Aan de verdachte is tenlastegelegd dat:
1. primair
hij op of omstreeks 13 mei 2017 te Amstelveen in elk geval in Nederland, opzettelijk (een) als echt(e) en onvervalst(e) bankbiljet(ten) van 50,-- euro (in totaal 32 stuks), dat/die verdachte zelf had nagemaakt of vervalst of waarvan de valsheid of vervalsing verdachte, toen hij dat/die bankbiljet(ten) ontving, bekend was, heeft uitgegeven;
1. subsidiair
hij op of omstreeks 13 mei 2017 te Amstelveen, althans in Nederland opzettelijk 32 althans een of meer valse of vervalste bankbiljetten van 50,-- euro heeft uitgegeven;
2.
hij op of omstreeks 13 mei 2017 te Amstelveen, althans in Nederland met het oogmerk om zich en/of een ander wederrechtelijk te bevoordelen door het aannemen van een valse naam en/of een valse hoedanigheid en/of door listige kunstgrepen en/of door een samenweefsel van verdichtsels, [benadeelde] heeft bewogen tot de afgifte van een laptop, merk Apple Macbook, althans enig goed, hebbende verdachte met voren omschreven oogmerk - zakelijk weergegeven - opzettelijk valselijk en/of listig en in strijd met de waarheid zich voorgedaan als bonafide koper en/of vervolgens voornoemde laptop betaald met vals geld, waardoor genoemde [benadeelde] werden bewogen tot bovenomschreven afgifte(n).

Vonnis waarvan beroep

Het vonnis waarvan beroep zal worden vernietigd, omdat het hof anders dan de politierechter komt tot vrijspraak van het tenlastegelegde.

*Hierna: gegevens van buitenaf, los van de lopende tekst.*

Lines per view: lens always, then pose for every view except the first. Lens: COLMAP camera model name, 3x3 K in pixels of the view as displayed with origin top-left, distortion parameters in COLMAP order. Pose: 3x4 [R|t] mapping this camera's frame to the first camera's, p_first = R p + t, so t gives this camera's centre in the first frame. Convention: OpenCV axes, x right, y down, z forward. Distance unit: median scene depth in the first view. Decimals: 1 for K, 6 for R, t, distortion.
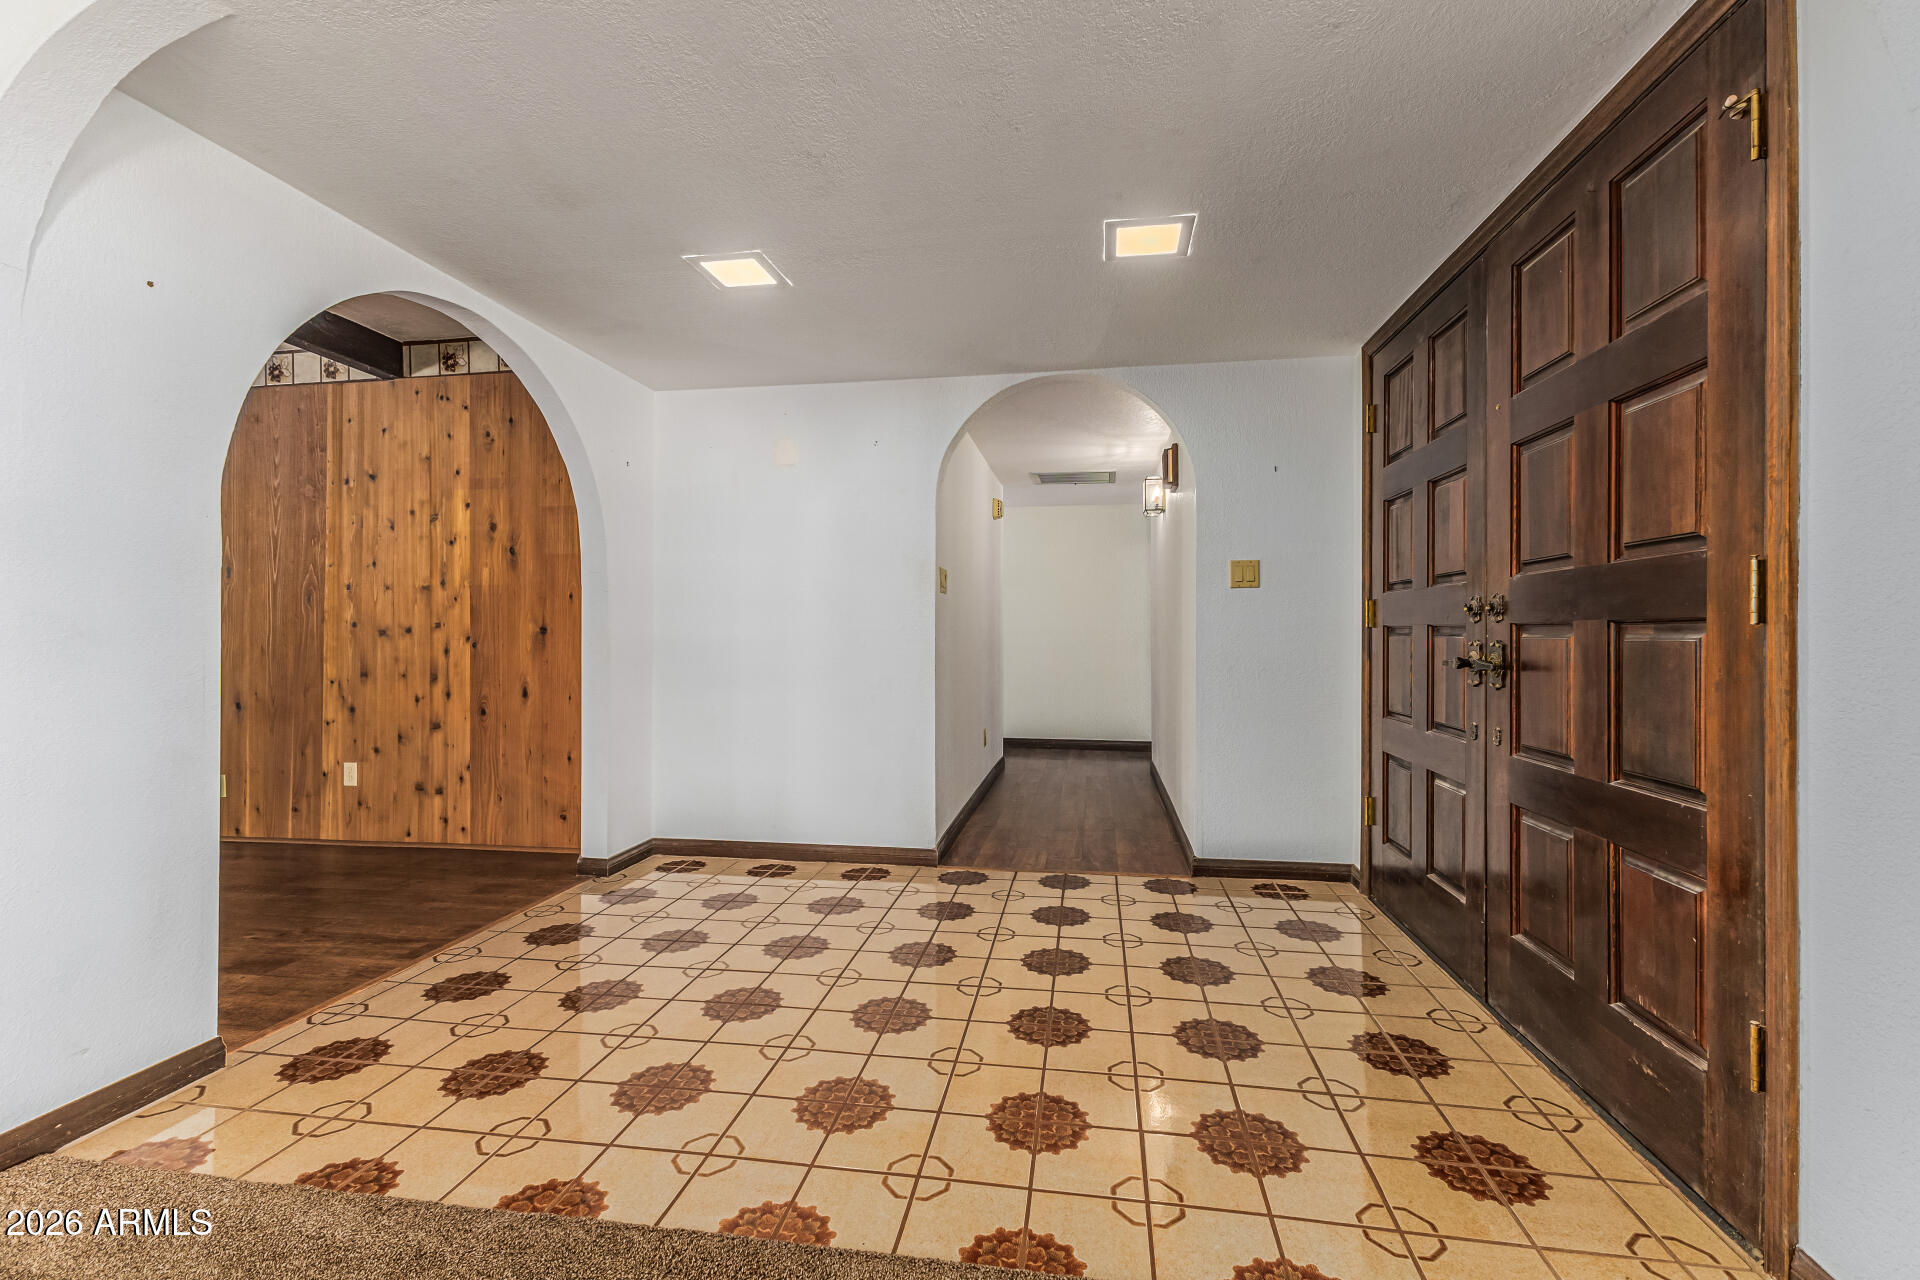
lens RADIAL K [[829.0, 0, 964.3], [0, 829.0, 632.9], [0, 0, 1]] dist [0.008208, -0.000323]
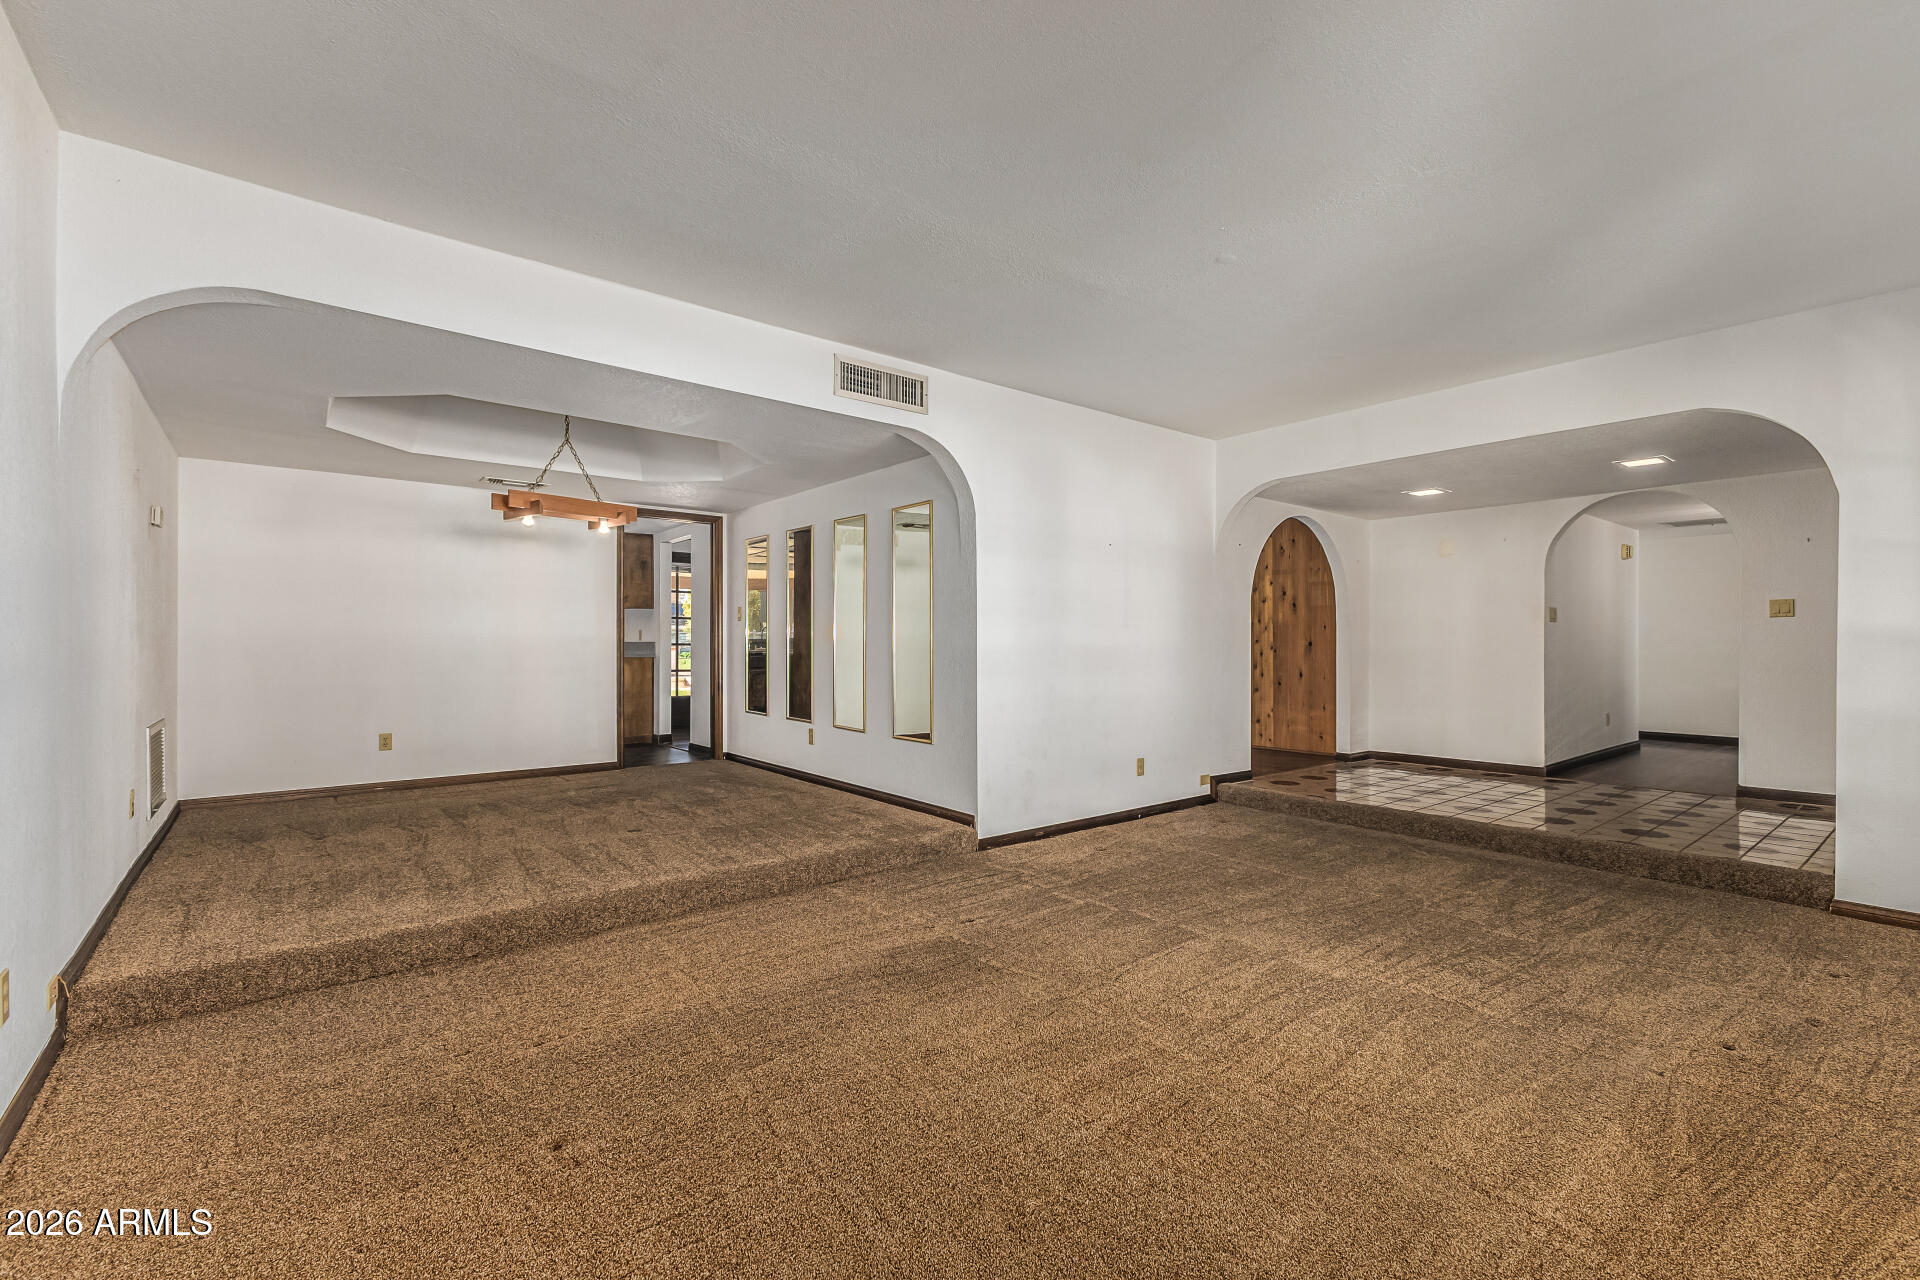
lens RADIAL K [[829.0, 0, 964.3], [0, 829.0, 632.9], [0, 0, 1]] dist [0.008208, -0.000323]
pose [[0.747969, -0.007872, -0.663686, 0.202023], [-0.003093, 0.999877, -0.015346, 0.004094], [0.663726, 0.013531, 0.747853, -1.059985]]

Vordering van het openbaar ministerie

De advocaat-generaal heeft gevorderd dat de verdachte voor het onder feit 1 primair en feit
2 tenlastegelegde zal worden veroordeeld tot een gevangenisstraf van acht maanden, waarvan
drie maanden voorwaardelijk met aftrek van voorarrest en een proeftijd van twee jaar.
Voorts heeft de advocaat-generaal gevorderd dat de vordering tot tenuitvoerlegging zal worden toegewezen en tevens dat de vordering van de benadeelde partij zal worden toegewezen.

Vrijspraak

Anders dan de politierechter en de advocaat-generaal is het hof van oordeel dat op grond van de inhoud van het dossier en het verhandelde ter terechtzitting niet is komen vast te staan dat het de verdachte is geweest die op 13 mei 2017 te Amstelveen de laptop van [benadeelde] heeft gekocht en met vals geld heeft betaald.
Naar het oordeel van het hof kan daarom niet wettig en overtuigend worden bewezen hetgeen de verdachte onder 1 primair, 1 subsidiair en 2 is tenlastegelegd, zodat de verdachte hiervan zal worden vrijgesproken.

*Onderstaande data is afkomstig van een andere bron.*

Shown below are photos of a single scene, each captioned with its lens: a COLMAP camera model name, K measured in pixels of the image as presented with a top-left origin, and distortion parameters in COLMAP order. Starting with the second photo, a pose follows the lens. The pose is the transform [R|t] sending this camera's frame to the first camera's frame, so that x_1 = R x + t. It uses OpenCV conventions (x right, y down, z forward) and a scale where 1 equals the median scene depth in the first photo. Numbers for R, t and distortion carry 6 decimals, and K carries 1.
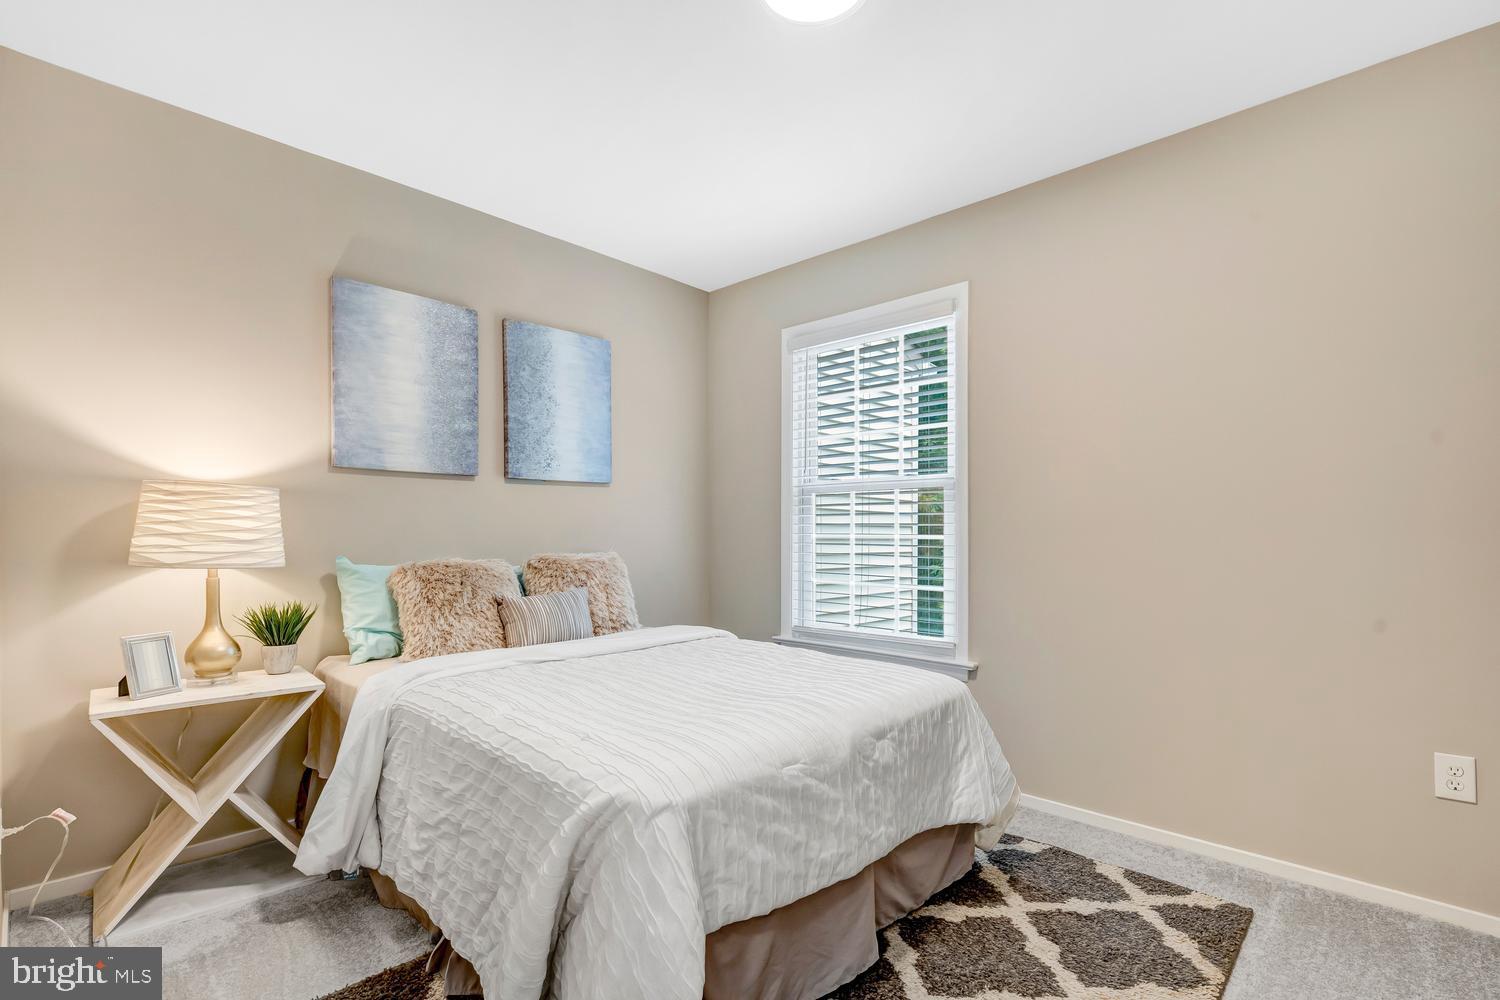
lens RADIAL K [[688.4, 0, 740.4], [0, 688.4, 533.7], [0, 0, 1]] dist [-0.004815, 0.002549]
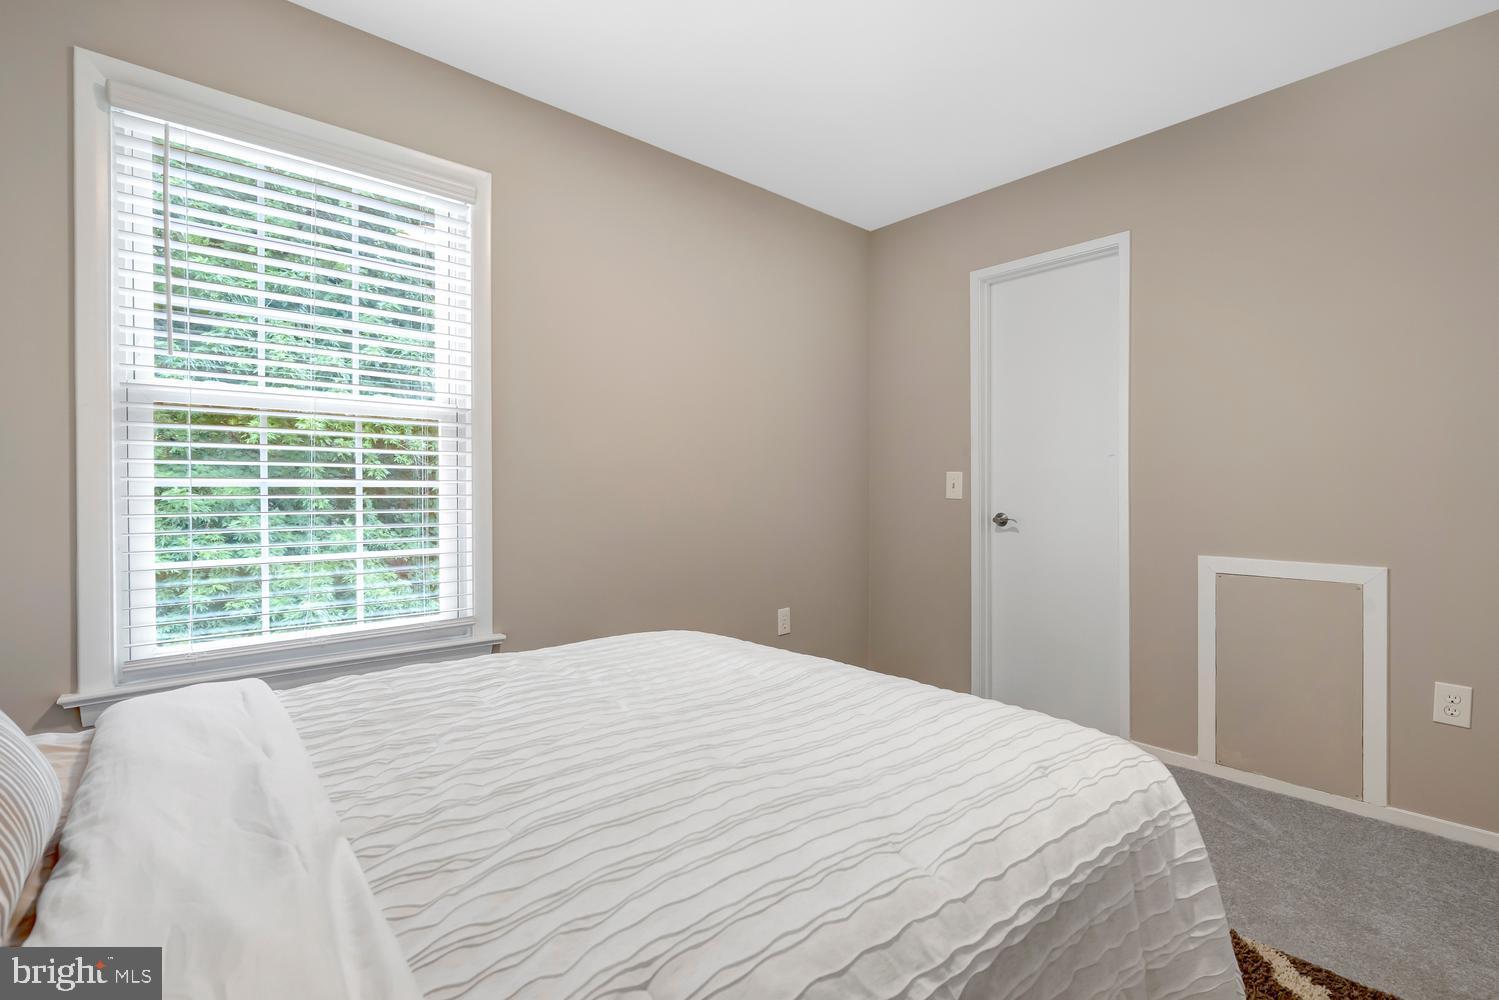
lens RADIAL K [[687.9, 0, 740.1], [0, 687.9, 489.8], [0, 0, 1]] dist [-0.004815, 0.002549]
pose [[0.090140, -0.001056, 0.995929, -0.331448], [0.005211, 0.999986, 0.000588, 0.009804], [-0.995916, 0.005136, 0.090144, 0.452424]]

Vordering tenuitvoerlegging

Het openbaar ministerie heeft de tenuitvoerlegging gevorderd van het bij vonnis van de kinderrechter in de rechtbank Midden Nederland, locatie Lelystad, van 5 januari 2017 voorwaardelijk opgelegde deel van de werkstraf van 160 uren met aftrek subsidiair 80 dagen jeugddetentie, te weten 80 uren subsidiair
40 dagen jeugddetentie voorwaardelijk, met een proeftijd van twee jaren (parketnummer
16-203749-16). Deze vordering is in hoger beroep opnieuw aan de orde.
Nu de verdachte zal worden vrijgesproken van het tenlastegelegde zal de vordering tot tenuitvoerlegging worden afgewezen.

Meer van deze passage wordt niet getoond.